Accurate diagnosis of cases with the localized blistering eruption of the face is highly requisite mainly due to differences in the course, prognosis, and response to treatment. Patients with BP usually had a good prognosis and required rather mild therapy. In contrast, in the case of MMP and EBA, early diagnosis and aggressive immunosuppressive therapy may be warranted due to the risk of disease progression leading to the serious complications, such as blindness, airway obstruction, or esophageal stricture, as well as for preventing atrophic scars and scarring alopecia.5,13

There is no validated therapeutic approach for BPMMP. In general, BPMMP limited to the oral cavity is rather considered as a mild blistering disorder and usually responsive to anti-inflammatory treatment only. Topical high potency glucocorticosteroids have been suggested as a first-line option by some authors.23 Successful therapy with topical tacrolimus has also been described.35 However, patients with involvement in different areas require more aggressive therapy containing prednisone plus dapsone or other immunosuppressive drugs, ie azathioprine and low-dose methotrexate. In some cases, anti-inflammatory agents are successful, like tetracycline (1–2 g/day), doxycycline, nicotinic acid, and colchicine.11,14 Successful treatment of severe BPMMP with rituximab has also been reported.39 It may be hypothesized that the response to treatment depends on the targeted antigens and the level of the subepidermal split; however, further studies are requisite on this item.

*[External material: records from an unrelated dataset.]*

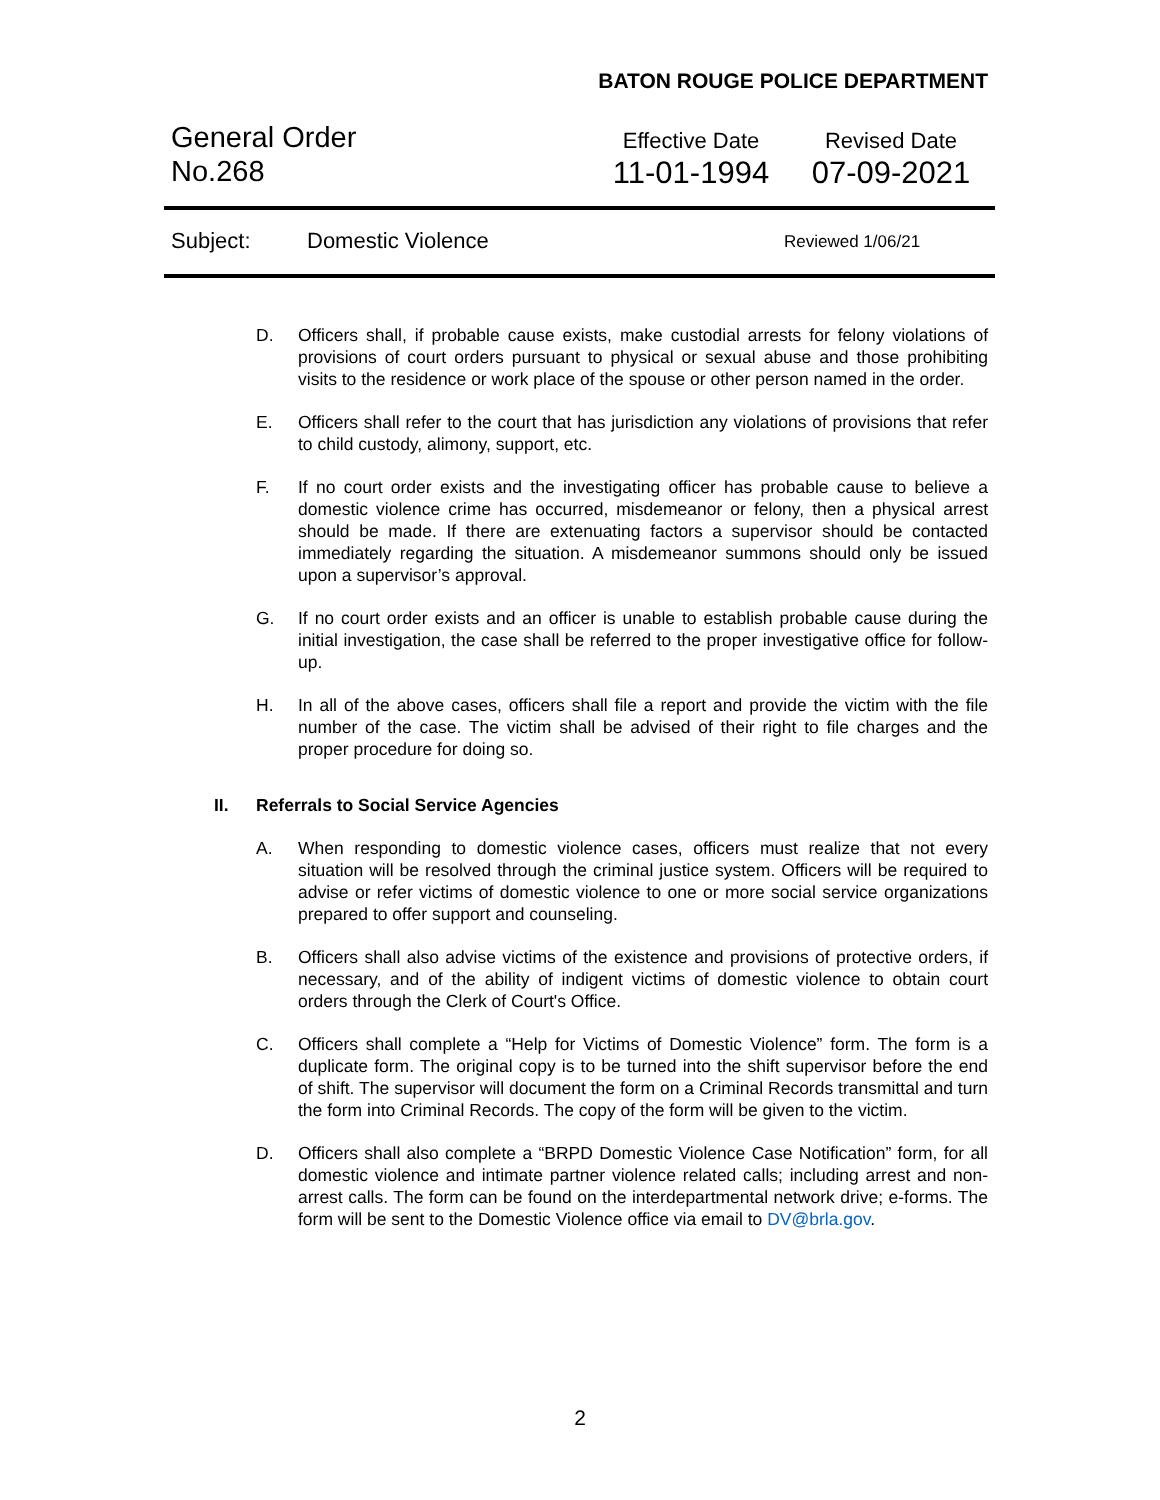BATON ROUGE POLICE DEPARTMENT
General Order
No.268
Effective Date
11-01-1994
Revised Date
07-09-2021
Subject: Domestic Violence Reviewed 1/06/21
D. Officers shall, if probable cause exists, make custodial arrests for felony violations of provisions of court orders pursuant to physical or sexual abuse and those prohibiting visits to the residence or work place of the spouse or other person named in the order.
E. Officers shall refer to the court that has jurisdiction any violations of provisions that refer to child custody, alimony, support, etc.
F. If no court order exists and the investigating officer has probable cause to believe a domestic violence crime has occurred, misdemeanor or felony, then a physical arrest should be made. If there are extenuating factors a supervisor should be contacted immediately regarding the situation. A misdemeanor summons should only be issued upon a supervisor’s approval.
G. If no court order exists and an officer is unable to establish probable cause during the initial investigation, the case shall be referred to the proper investigative office for follow-up.
H. In all of the above cases, officers shall file a report and provide the victim with the file number of the case. The victim shall be advised of their right to file charges and the proper procedure for doing so.
II. Referrals to Social Service Agencies
A. When responding to domestic violence cases, officers must realize that not every situation will be resolved through the criminal justice system. Officers will be required to advise or refer victims of domestic violence to one or more social service organizations prepared to offer support and counseling.
B. Officers shall also advise victims of the existence and provisions of protective orders, if necessary, and of the ability of indigent victims of domestic violence to obtain court orders through the Clerk of Court's Office.
C. Officers shall complete a “Help for Victims of Domestic Violence” form. The form is a duplicate form. The original copy is to be turned into the shift supervisor before the end of shift. The supervisor will document the form on a Criminal Records transmittal and turn the form into Criminal Records. The copy of the form will be given to the victim.
D. Officers shall also complete a “BRPD Domestic Violence Case Notification” form, for all domestic violence and intimate partner violence related calls; including arrest and non-arrest calls. The form can be found on the interdepartmental network drive; e-forms. The form will be sent to the Domestic Violence office via email to DV@brla.gov.
2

The current patient responded well to standard 3-months therapy with oral prednisone for an initial dose of 30 mg/day along with dapsone (50 mg/day) and remained free of relapses on the maintained dose of prednisone (5 mg/day) during the 5-months follow-up. In a recent review by Osipowicz et al, a combination of prednisone and dapsone was the most commonly used scheme, but there were also 33% of good responses to dapsone monotherapy, while 14% of patients with BPMMP responded well to prednisone alone.11

Conclusion

The presented case can be considered as a rare Brunsting–Perry type of MMP. Currently, CPBP is considered to be a separate type of autoimmune blistering disorder with a predilection to the upper part of the body involvement, and recently, it has been more precisely characterized from other autoimmune subepidermal bullous disorders. However, unspecific or polymorphic clinical presentation and immunological heterogeneity may underly the long diagnostic delay. It should be considered each time in differentiating localized blistering lesions of the upper part of the body, including BP, MMP, EBA, LABD, and BSLE, that may mimic each other, especially at the onset of the disease, but they differ in the course, prognosis, and response to treatment. Our patient presented clinical features most similar to localized EBA, but serum studies failed to detect circulating antibodies. However, the final diagnosis of BPMMP was confirmed by the LCSM study. This technique may represent a helpful tool for accurate differential diagnosis of autoimmune subepidermal blistering disorders, in particular when circulating antibodies are not detectable. Quick diagnosis and proper treatment in the presented case were essential in order to avoid disfigurement of cosmetically important areas in this young female.